- _Apply what you read_
1) Could you quote the goose-migration forum thread word for word, from "Sorry Headshot, that" through "pretty far south."?
2) Could you continue the goose-migration forum thread, picking up right after the last line it shows?

- _Supplied passage_

To all those predicting the weather for the rest of winter. Extended forecasts aint worth the paper their printed on, or the monitor their displayed on.

Anything can happen. I wouldnt be suprised if ole ma nature dumped a foot or two in april.


----------



## headshot (Oct 26, 2006)

> Anything can happen.


This is true but I bet there will be geese in Sask by April 1 no matter if it is -20 or +20.


----------



## goosebusters (Jan 12, 2006)

I'm planning on southern ND for the 20th through the 24th. I'm pretty confident. 8)


----------



## headshot (Oct 26, 2006)

> southern ND for the 20th through the 24th


Is that march or feb? How far south do the birds go?


----------



## goosebusters (Jan 12, 2006)

Sorry Headshot, that is March 20th through the 24th. For snows it seems that they tend to go to their traditional wintering grounds no matter the weather. So Louisiana, Texas, I know some haven't made it there yet, but they do make it pretty far south.


----------



## goosehunter21 (May 18, 2004)

barebackjack said:


> To all those predicting the weather for the rest of winter. Extended forecasts aint worth the paper their printed on, or the monitor their displayed on.
> 
> Anything can happen. I wouldnt be suprised if ole ma nature dumped a foot or two in april.


Well Put :beer:


----------



## nodakoutdoors.com (Feb 27, 2002)

- _Data under study_
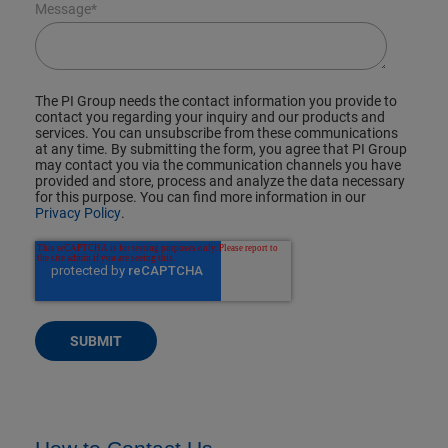
Message
*
The PI Group needs the contact information you provide to
contact you regarding your inquiry and our products and
services. You can unsubscribe from these communications
at any time. By submitting the form, you agree that PI Group
may contact you via the communication channels you have
provided and store, process and analyze the data necessary
for this purpose. You can find more information in our
Privacy Policy
.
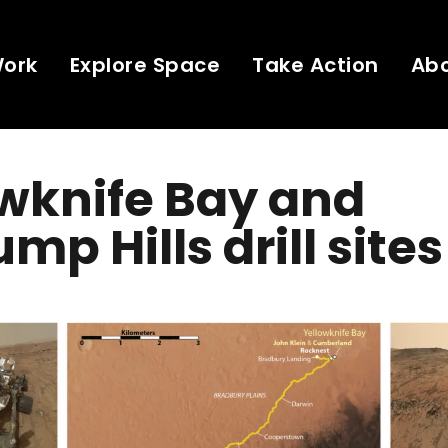
Work
Explore Space
Take Action
Ab
wknife Bay and
mp Hills drill sites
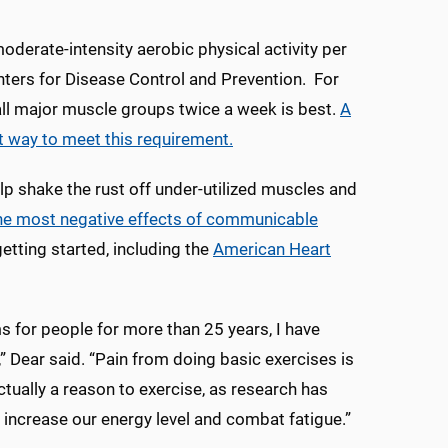
oderate-intensity aerobic physical activity per
nters for Disease Control and Prevention. For
all major muscle groups twice a week is best.
A
t way to meet this requirement.
lp shake the rust off under-utilized muscles and
 the most negative effects of communicable
etting started, including the
American Heart
s for people for more than 25 years, I have
,” Dear said. “Pain from doing basic exercises is
 actually a reason to exercise, as research has
increase our energy level and combat fatigue.”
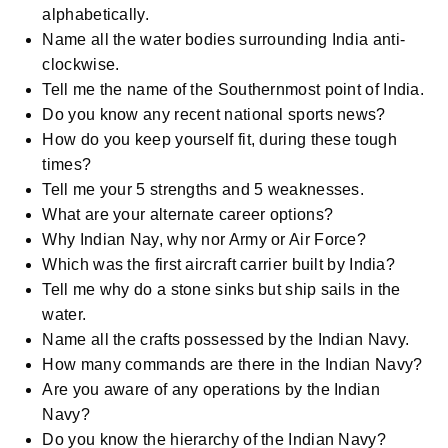
alphabetically.
Name all the water bodies surrounding India anti-
clockwise.
Tell me the name of the Southernmost point of India.
Do you know any recent national sports news?
How do you keep yourself fit, during these tough
times?
Tell me your 5 strengths and 5 weaknesses.
What are your alternate career options?
Why Indian Nay, why nor Army or Air Force?
Which was the first aircraft carrier built by India?
Tell me why do a stone sinks but ship sails in the
water.
Name all the crafts possessed by the Indian Navy.
How many commands are there in the Indian Navy?
Are you aware of any operations by the Indian
Navy?
Do you know the hierarchy of the Indian Navy?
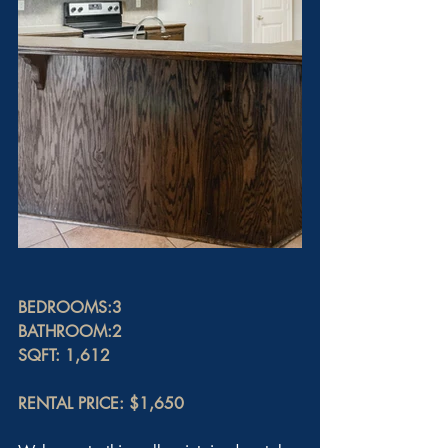
BEDROOMS:3
BATHROOM:2
SQFT: 1,612
RENTAL PRICE: $1,650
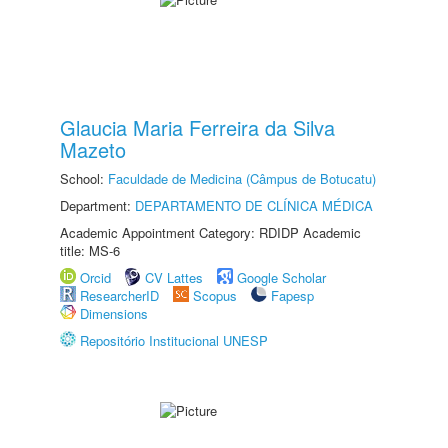
Glaucia Maria Ferreira da Silva
Mazeto
School:
Faculdade de Medicina (Câmpus de Botucatu)
Department:
DEPARTAMENTO DE CLÍNICA MÉDICA
Academic Appointment Category: RDIDP Academic
title: MS-6
Orcid
CV Lattes
Google Scholar
ResearcherID
Scopus
Fapesp
Dimensions
Repositório Institucional UNESP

- _Answers to the tasks_
1)
Sorry Headshot, that is March 20th through the 24th. For snows it seems that they tend to go to their traditional wintering grounds no matter the weather. So Louisiana, Texas, I know some haven't made it there yet, but they do make it pretty far south.

2)
I got the inside scoop..........one of the geese talked.

ND on March 16th
SD on Feb. 24th
NE....actually there's still some there
MO....still there too!

Put it on your calendars boys. 8)


----------



## Decoyer (Mar 2, 2002)

you got the winning lotto number too?? :lol:


----------



## hunter121390 (Nov 7, 2006)

i seen a flock of about probably 300 snows flying south yesterday here in southeastern wisconsin. they were way up there. lots of noise though. isnt it a little late for them to be flying south?


----------



## jmillercustoms (Dec 11, 2007)

To anyone who as ever stopped, mid-step, and turned skyward at the sound; hoping for just a glimpse, but secure in the sound alone. You know exactly who you are. And why." -M.D. Johnson

I have done that so many times!


----------



## bluegoose18 (Jan 9, 2008)

Hustad 
If you see that goose tell him that all of us say thanks for that info.
Calenders are marked.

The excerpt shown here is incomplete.